Structural biology is concerned with the molecular structure of biological macromolecules as proteins, RNA, and DNA. It is a branch of molecular biology, biochemistry, and biophysics. Macromolecules are responsible for carrying out most cell functions, but they can perform their functions only by coiling into specific three-dimensional shapes. Scientists can’t see the structure of biomolecules even with the most advanced light microscopes because they are too small to see in detail.
However, since the development of technology and AI, it has become slightly easy to determine the 3D structures of biological molecules. Recent research in structural biology at Stanford was able to determine the structure of proteins and RNAs accurately. The study is published in two papers: Hierarchical, rotation-equivariant neural networks to select structural models of protein complexes that appeared in Proteins in December 2020, and the second account is titled Geometric deep learning of RNA structure that appeared in Science on August 27, 2021.
Ron O. Dror, Ph.D., associate professor of computer science, led the first study published in Proteins. The second study was co-led by Dror and Rhiju Das, Ph.D., associate professor of biochemistry. Assisting in both studies were Stanford University Ph.D. students, Stephan Eismann and Raphael Townshend. Both the studies used an ML Algorithm to predict the 3D structures of biological molecules accurately.
“Structural biology, which is the study of the shapes of molecules, has this mantra that structure determines function,” said Townshend. The accurate prediction of the molecular structure has implications in informed drug design practices and fundamental biological research. It also allows researchers to explain how different molecules work.
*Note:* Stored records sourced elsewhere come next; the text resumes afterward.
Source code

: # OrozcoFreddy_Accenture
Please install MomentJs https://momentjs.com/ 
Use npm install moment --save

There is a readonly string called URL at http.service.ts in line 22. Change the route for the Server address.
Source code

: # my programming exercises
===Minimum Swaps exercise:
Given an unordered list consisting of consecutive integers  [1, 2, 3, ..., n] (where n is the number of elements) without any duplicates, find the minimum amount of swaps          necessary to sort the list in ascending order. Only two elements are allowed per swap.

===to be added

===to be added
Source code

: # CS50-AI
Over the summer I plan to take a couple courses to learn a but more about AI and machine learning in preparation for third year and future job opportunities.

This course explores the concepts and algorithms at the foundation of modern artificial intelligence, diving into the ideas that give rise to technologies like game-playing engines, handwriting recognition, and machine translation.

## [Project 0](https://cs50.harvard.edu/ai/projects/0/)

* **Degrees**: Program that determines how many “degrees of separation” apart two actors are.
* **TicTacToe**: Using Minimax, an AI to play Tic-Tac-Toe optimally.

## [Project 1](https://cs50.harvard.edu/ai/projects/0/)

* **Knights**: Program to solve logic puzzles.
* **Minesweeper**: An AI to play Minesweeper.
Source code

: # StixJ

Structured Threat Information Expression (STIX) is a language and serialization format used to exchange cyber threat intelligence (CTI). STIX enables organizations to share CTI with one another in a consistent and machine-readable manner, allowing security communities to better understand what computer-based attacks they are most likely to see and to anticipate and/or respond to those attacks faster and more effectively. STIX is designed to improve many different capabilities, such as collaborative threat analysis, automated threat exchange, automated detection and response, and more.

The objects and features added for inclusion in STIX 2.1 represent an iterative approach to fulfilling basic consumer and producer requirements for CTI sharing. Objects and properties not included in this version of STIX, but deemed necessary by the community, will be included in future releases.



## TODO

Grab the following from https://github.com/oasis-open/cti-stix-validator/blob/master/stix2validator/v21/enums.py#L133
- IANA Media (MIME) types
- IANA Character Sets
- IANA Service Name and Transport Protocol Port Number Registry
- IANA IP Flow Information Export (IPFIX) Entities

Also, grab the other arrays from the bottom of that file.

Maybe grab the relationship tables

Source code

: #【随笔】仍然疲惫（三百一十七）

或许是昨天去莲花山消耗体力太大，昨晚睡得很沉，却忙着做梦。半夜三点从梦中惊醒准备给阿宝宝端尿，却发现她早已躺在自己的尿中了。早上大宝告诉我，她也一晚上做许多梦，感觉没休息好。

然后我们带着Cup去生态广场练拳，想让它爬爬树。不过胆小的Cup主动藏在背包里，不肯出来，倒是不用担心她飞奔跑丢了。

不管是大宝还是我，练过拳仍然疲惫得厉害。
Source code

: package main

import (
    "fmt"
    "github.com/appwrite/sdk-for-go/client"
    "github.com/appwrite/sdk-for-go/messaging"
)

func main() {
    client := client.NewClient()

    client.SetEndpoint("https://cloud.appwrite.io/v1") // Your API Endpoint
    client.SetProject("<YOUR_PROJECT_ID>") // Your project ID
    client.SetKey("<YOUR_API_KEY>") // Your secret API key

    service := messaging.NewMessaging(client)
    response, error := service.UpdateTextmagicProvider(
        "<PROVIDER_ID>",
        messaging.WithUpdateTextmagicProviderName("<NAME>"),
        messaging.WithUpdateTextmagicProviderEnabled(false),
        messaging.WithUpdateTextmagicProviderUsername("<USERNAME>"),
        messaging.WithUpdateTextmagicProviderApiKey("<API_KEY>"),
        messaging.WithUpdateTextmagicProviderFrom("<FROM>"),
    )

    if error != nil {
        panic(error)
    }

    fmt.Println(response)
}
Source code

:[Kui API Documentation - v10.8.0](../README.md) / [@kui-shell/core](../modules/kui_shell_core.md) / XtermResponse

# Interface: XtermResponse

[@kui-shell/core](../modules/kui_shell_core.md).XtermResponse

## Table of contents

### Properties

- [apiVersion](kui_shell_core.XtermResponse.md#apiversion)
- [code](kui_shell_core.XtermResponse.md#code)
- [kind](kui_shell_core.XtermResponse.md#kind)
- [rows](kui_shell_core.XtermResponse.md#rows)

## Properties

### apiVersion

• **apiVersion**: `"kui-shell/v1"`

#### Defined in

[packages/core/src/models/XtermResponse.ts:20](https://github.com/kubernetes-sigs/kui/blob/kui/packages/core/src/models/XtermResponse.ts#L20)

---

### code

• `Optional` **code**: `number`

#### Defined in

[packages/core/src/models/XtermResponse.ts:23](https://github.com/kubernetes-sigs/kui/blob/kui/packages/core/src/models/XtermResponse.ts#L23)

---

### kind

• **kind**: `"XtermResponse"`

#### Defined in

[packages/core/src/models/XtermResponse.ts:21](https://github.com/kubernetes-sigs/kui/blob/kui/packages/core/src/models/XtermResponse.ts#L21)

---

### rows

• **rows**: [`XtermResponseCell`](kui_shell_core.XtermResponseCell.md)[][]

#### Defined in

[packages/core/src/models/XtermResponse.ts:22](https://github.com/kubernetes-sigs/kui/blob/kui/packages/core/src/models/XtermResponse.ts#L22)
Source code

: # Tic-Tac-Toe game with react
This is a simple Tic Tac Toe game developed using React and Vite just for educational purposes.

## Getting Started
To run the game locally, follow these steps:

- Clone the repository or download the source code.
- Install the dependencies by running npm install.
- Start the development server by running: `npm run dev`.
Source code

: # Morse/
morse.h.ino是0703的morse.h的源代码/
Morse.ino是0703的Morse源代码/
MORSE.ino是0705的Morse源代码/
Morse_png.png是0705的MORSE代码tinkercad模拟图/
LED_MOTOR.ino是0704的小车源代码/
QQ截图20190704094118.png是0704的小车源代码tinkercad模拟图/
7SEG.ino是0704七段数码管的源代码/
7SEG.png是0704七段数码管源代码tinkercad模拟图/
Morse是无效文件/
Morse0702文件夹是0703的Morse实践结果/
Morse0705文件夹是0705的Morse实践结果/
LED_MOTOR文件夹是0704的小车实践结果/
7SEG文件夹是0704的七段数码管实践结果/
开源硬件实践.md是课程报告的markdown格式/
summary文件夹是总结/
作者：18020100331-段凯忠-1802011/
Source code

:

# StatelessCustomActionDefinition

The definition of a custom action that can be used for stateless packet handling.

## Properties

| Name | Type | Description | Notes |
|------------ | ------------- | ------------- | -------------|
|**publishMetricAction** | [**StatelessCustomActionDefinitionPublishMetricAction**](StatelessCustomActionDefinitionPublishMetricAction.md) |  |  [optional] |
The researchers let the algorithm discover what features make a structural prediction more or less accurate to ensure there is no bias towards certain features if given as an input. “The problem with these hand-crafted features in an algorithm is that the algorithm becomes biased towards what the person who picks these features thinks is important, and you might miss some information that you would need to do better,” said Eismann.
In this process, the algorithm recovered features that researchers knew and also discovered new characteristics. After applying the ML algorithm to proteins, researchers tested it on ‘RNA puzzles.’ The tool outperformed all the other puzzle participants.
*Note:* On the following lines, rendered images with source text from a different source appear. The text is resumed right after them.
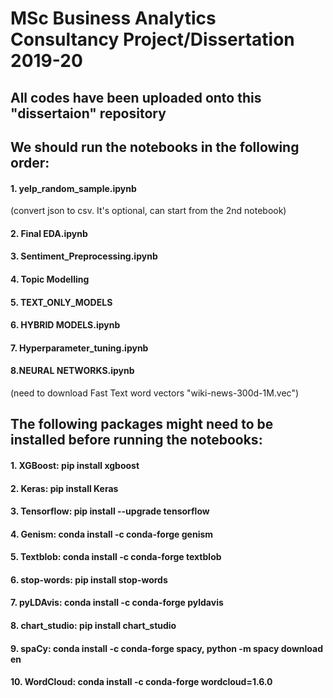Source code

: # MSc Business Analytics Consultancy Project/Dissertation 2019-20
## All codes have been uploaded onto this "dissertaion" repository
## We should run the notebooks in the following order:
#### 1. yelp_random_sample.ipynb     
(convert json to csv. It's optional, can start from the 2nd notebook)
#### 2. Final EDA.ipynb
#### 3. Sentiment_Preprocessing.ipynb
#### 4. Topic Modelling
#### 5. TEXT_ONLY_MODELS
#### 6. HYBRID MODELS.ipynb
#### 7. Hyperparameter_tuning.ipynb
#### 8.NEURAL NETWORKS.ipynb
(need to download Fast Text word vectors "wiki-news-300d-1M.vec")
## The following packages might need to be installed before running the notebooks:
#### 1.	XGBoost: pip install xgboost
#### 2.	Keras: pip install Keras
#### 3.	Tensorflow: pip install --upgrade tensorflow
#### 4.	Genism: conda install -c conda-forge genism
#### 5.	Textblob: conda install -c conda-forge textblob
#### 6.	stop-words: pip install stop-words
#### 7.	pyLDAvis: conda install -c conda-forge pyldavis
#### 8.	chart_studio: pip install chart_studio
#### 9.	spaCy: conda install -c conda-forge spacy, python -m spacy download en
#### 10.	WordCloud: conda install -c conda-forge wordcloud=1.6.0

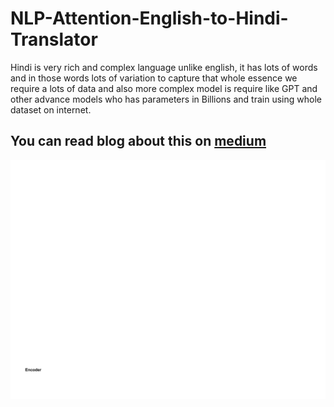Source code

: # NLP-Attention-English-to-Hindi-Translator

Hindi is very rich and complex language unlike english, it has lots of words and in those words lots of variation to capture that 
whole essence we require a lots of data and also more complex model is require like GPT and other advance models who has parameters 
in Billions and train using whole dataset on internet.

## You can read blog about this on [medium](https://rushikeshdarge.medium.com/attention-blog-hindi-to-english-translation-94e8fe786745)

![attention_mechanism](https://github.com/rushidarge/NLP-Attention-English-to-Hindi-Translator-/blob/main/images/attention%20model%20working.gif)

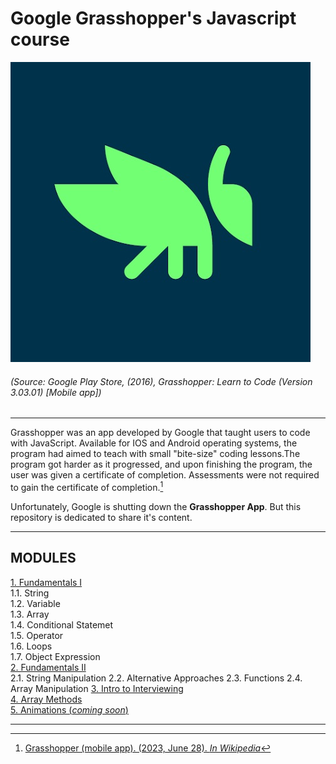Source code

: # Google Grasshopper's Javascript course

![Logo](src/ggs.jpg "Grasshopper")  
###### (Source: Google Play Store, (2016), Grasshopper: Learn to Code (Version 3.03.01) [Mobile app])

---

Grasshopper was an app developed by Google that taught users to code with JavaScript. Available for IOS and Android operating systems, the program had aimed to teach with small "bite-size" coding lessons.The program got harder as it progressed, and upon finishing the program, the user was given a certificate of completion. Assessments were not required to gain the certificate of completion.[^1]

Unfortunately, Google is shutting down the **Grasshopper App**. But this repository is dedicated to share it's content.

---
## MODULES

[1. Fundamentals I](fundamentals1.md)  
    1.1. String  
    1.2. Variable  
    1.3. Array  
    1.4. Conditional Statemet  
    1.5. Operator  
    1.6. Loops  
    1.7. Object Expression  
[2. Fundamentals II](fundamentals2.md)  
    2.1. String Manipulation
    2.2. Alternative Approaches
    2.3. Functions
    2.4. Array Manipulation
[3. Intro to Interviewing](interviewing.md)  
[4. Array Methods](arraymethod.md)  
[5. Animations (*coming soon*)](animations)  


---
[^1]: [Grasshopper (mobile app). (2023, June 28). *In Wikipedia*](https://en.wikipedia.org/wiki/Grasshopper_(mobile_app))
But why does a protein’s shape matter? The structure or shape of a protein determines its interaction with other molecules and also its function. For instance, we know now that antibodies are shaped like a Y, and DNA polymerase III is donut-shaped. The Y shape of antibodies helps the immune-system protein bind with foreign molecules such as bacteria or viruses with one end while supplying other immune-system proteins with the other. Whereas misfolded or misshapen proteins lead to diseases, and they stop functioning correctly. Parkinson’s disease, Alzheimer’s disease, and cystic fibrosis are examples of diseases caused by misfolded proteins.
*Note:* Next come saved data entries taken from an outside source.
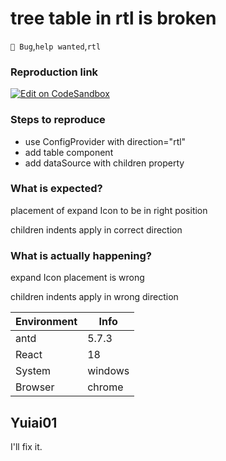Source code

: # tree table in rtl is broken

`🐛 Bug`,`help wanted`,`rtl`

### Reproduction link

[![Edit on CodeSandbox](https://codesandbox.io/static/img/play-codesandbox.svg)](https://codesandbox.io/s/antd-reproduction-template-forked-6gfj3l?file=/index.tsx)

### Steps to reproduce

- use ConfigProvider with direction="rtl"
- add table component
- add dataSource with children property

### What is expected?

placement of expand Icon to be in right position

children indents apply in correct direction

### What is actually happening?

expand Icon placement is wrong

children indents apply in wrong direction

| Environment | Info    |
| ----------- | ------- |
| antd        | 5.7.3   |
| React       | 18      |
| System      | windows |
| Browser     | chrome  |

<!-- generated by ant-design-issue-helper. DO NOT REMOVE -->

## Yuiai01

I'll fix it.
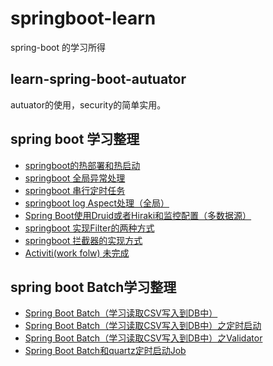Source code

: # springboot-learn
spring-boot 的学习所得


## learn-spring-boot-autuator 

autuator的使用，security的简单实用。


## spring boot 学习整理
* [springboot的热部署和热启动](https://github.com/yueheng-li/springboot-learn/wiki/springboot%E7%9A%84%E7%83%AD%E9%83%A8%E7%BD%B2%E5%92%8C%E7%83%AD%E5%90%AF%E5%8A%A8)
* [springboot 全局异常处理](https://github.com/yueheng-li/springboot-learn/wiki/springboot-%E5%85%A8%E5%B1%80%E5%BC%82%E5%B8%B8%E5%A4%84%E7%90%86)
* [springboot 串行定时任务](https://github.com/yueheng-li/springboot-learn/wiki/springboot-%E4%B8%B2%E8%A1%8C%E5%AE%9A%E6%97%B6%E4%BB%BB%E5%8A%A1)
* [springboot log Aspect处理（全局）](https://github.com/yueheng-li/springboot-learn/wiki/springboot-log-Aspect%E5%A4%84%E7%90%86)
* [Spring Boot使用Druid或者Hiraki和监控配置（多数据源）](https://github.com/yueheng-li/springboot-learn/wiki/Spring-Boot%E4%BD%BF%E7%94%A8Druid%E6%88%96%E8%80%85Hiraki%E5%92%8C%E7%9B%91%E6%8E%A7%E9%85%8D%E7%BD%AE%EF%BC%88%E5%A4%9A%E6%95%B0%E6%8D%AE%E6%BA%90%EF%BC%89)
* [springboot 实现Filter的两种方式](https://github.com/yueheng-li/springboot-learn/wiki/springboot-%E5%AE%9E%E7%8E%B0Filter%E7%9A%84%E4%B8%A4%E7%A7%8D%E6%96%B9%E5%BC%8F)
* [springboot 拦截器的实现方式](https://github.com/yueheng-li/springboot-learn/wiki/springboot-%E6%8B%A6%E6%88%AA%E5%99%A8%E7%9A%84%E5%AE%9E%E7%8E%B0%E6%96%B9%E5%BC%8F)
* [Activiti(work folw) 未完成](https://github.com/yueheng-li/springboot-learn/wiki/Activiti(work-folw))


## spring boot Batch学习整理
* [Spring Boot Batch（学习读取CSV写入到DB中）](https://github.com/yueheng-li/springboot-learn/wiki/Spring-Boot-Batch%EF%BC%88%E5%AD%A6%E4%B9%A0%E8%AF%BB%E5%8F%96CSV%E5%86%99%E5%85%A5%E5%88%B0DB%E4%B8%AD%EF%BC%89)
* [Spring Boot Batch（学习读取CSV写入到DB中）之定时启动](https://github.com/yueheng-li/springboot-learn/wiki/Spring-Boot-Batch%EF%BC%88%E5%AD%A6%E4%B9%A0%E8%AF%BB%E5%8F%96CSV%E5%86%99%E5%85%A5%E5%88%B0DB%E4%B8%AD%EF%BC%89%E4%B9%8B%E5%AE%9A%E6%97%B6%E5%90%AF%E5%8A%A8)
* [Spring Boot Batch（学习读取CSV写入到DB中）之Validator](https://github.com/yueheng-li/springboot-learn/wiki/Spring-Boot-Batch%EF%BC%88%E5%AD%A6%E4%B9%A0%E8%AF%BB%E5%8F%96CSV%E5%86%99%E5%85%A5%E5%88%B0DB%E4%B8%AD%EF%BC%89%E4%B9%8BValidator)
* [Spring Boot Batch和quartz定时启动Job](https://github.com/yueheng-li/springboot-learn/tree/master/batch/springbatch-quartz2)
Structure-based understanding of proteins is imperative for developing certain drugs as they work by either supporting or blocking the activity of specific proteins. For instance, researchers will have to use structures to understand how two proteins work together to turn off or alter one protein. This method was used to develop protease inhibitors, anti-HIV drugs. Since HIV protease keeps the virus alive, researchers used the structure design to determine molecules that block HIV protease.
In the study by Stanford researchers, the resulting scoring function substantially outperformed previous methods. The algorithm could consistently produce the best results in community-wide blind RNA structure prediction challenges. The ML algorithm uses only atomic coordinates as inputs and was trained in only 18 currently known RNA structures. Yet, it could effectively overcome a major limitation of standard deep neural networks in structural biology. The algorithm was initially used to determine protein structure, and it doesn’t use any RNA-specific information. The approach can apply to solving diverse problems in biochemistry, structural biology, materials science, and beyond.